## Extract provided
"""
Don’t forget to create a keyframe for the light after you’ve moved it to lock it in place! Otherwise, it will jump back to the previous position once the timeline slider is adjusted.


If the Left Button Item Select feature is turned on from the General Options tab (o) in the Preferences panel (see Figure 4.26), you should be able to click and select the light directly in Layout. However, because both the light and the null object are located at the 0 xyz-axis, LightWave might not select the desired item. If this is the case, simply select Lights at the bottom of the Layout interface, and select the particular item from the Current Item list, also at the bottom of the interface.

Figure 4.26. The Left Button Item Select function allows you to directly select items in Layout.

With the second light still selected, press the m key to access the light’s Motion Options panel.

Select Null for the Parent Item, as shown in Figure 4.27.

Figure 4.27. The Motion Options panel holds the commands for parenting and unparenting your objects.

Keep the Motion Options panel open, and in Layout, select the next child item, such as the first light in Layout (the item that is to be parented). You may need to move the Motion Options panel off to the side to see your Layout.

Parent the first light and the camera to the same Null object.

Back in Layout, select the Null object, and move and rotate it.

You’ll see that the items parented to it move along with it.

Parenting items is useful in so many ways. You can create great variations in reflections by parenting objects and rotating them during an animation. You can organize your scene and group items, such as lights and cameras.
"""
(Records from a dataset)
"""
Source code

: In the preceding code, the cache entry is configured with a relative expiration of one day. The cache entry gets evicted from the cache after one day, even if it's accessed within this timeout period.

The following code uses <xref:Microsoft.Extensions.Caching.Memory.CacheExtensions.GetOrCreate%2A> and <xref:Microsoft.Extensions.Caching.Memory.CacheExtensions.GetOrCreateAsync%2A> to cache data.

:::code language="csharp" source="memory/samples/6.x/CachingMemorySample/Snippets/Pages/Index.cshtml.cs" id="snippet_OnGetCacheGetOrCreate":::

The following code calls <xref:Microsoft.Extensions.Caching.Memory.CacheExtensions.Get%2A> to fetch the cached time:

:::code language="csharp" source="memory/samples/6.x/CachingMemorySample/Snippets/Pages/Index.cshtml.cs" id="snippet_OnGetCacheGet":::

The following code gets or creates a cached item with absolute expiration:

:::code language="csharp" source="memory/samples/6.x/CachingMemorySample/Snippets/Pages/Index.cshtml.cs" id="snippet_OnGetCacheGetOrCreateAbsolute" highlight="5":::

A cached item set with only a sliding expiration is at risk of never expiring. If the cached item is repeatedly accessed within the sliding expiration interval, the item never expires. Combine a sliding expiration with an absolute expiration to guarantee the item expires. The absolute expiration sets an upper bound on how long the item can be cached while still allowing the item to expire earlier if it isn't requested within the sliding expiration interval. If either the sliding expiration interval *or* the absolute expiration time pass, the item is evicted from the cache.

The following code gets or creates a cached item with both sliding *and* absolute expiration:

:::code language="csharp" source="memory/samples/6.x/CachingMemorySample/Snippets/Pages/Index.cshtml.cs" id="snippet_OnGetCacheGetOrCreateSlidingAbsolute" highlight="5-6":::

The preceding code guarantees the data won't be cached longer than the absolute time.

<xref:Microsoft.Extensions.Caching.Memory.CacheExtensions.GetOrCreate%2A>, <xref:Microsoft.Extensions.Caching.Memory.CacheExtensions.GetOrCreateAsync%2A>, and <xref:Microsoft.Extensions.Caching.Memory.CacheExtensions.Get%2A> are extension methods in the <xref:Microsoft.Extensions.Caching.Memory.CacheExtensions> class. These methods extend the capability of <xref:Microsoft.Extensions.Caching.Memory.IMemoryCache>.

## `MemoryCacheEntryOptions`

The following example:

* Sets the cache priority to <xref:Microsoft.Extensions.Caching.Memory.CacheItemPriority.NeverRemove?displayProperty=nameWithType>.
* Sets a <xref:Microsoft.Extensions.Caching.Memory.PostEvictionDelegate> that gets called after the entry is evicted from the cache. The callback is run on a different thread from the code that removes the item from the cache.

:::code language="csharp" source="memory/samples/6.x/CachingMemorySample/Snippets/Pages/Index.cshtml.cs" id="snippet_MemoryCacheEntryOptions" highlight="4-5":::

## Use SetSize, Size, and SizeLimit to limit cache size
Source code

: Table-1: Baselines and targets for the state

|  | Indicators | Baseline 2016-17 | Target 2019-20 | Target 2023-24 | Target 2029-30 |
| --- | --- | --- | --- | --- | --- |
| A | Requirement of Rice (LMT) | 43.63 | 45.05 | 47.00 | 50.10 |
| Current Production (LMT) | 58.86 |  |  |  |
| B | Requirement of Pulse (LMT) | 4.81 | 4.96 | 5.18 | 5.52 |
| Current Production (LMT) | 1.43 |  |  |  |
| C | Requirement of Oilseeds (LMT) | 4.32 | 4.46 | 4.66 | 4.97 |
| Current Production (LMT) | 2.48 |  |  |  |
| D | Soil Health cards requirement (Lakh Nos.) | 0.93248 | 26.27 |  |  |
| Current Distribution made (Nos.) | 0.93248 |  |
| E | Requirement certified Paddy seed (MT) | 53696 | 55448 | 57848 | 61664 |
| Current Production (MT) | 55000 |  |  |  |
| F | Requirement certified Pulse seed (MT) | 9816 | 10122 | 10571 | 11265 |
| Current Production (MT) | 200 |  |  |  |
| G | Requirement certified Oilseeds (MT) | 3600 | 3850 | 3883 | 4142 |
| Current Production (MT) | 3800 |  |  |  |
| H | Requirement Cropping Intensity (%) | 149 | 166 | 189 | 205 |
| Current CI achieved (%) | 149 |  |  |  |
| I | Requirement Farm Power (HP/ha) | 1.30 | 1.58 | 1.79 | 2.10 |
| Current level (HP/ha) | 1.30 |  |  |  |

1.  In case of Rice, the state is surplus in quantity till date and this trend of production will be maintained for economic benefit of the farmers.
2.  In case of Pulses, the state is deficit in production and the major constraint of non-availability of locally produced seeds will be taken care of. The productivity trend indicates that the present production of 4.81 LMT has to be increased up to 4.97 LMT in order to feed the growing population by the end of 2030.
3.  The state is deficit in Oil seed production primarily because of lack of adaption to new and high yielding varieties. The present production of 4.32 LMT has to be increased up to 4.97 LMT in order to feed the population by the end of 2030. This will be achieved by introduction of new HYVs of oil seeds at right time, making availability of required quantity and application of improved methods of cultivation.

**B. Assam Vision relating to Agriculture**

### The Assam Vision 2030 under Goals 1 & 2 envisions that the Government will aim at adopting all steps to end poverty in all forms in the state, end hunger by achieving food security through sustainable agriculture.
"""
## Assigned task
From the LightWave parenting tutorial above, copy out the passage that begins at the words "Select Null for" and stops after the words "and rotate it.".

## Exercise output
Select Null for the Parent Item, as shown in Figure 4.27.

Figure 4.27. The Motion Options panel holds the commands for parenting and unparenting your objects.

Keep the Motion Options panel open, and in Layout, select the next child item, such as the first light in Layout (the item that is to be parented). You may need to move the Motion Options panel off to the side to see your Layout.

Parent the first light and the camera to the same Null object.

Back in Layout, select the Null object, and move and rotate it.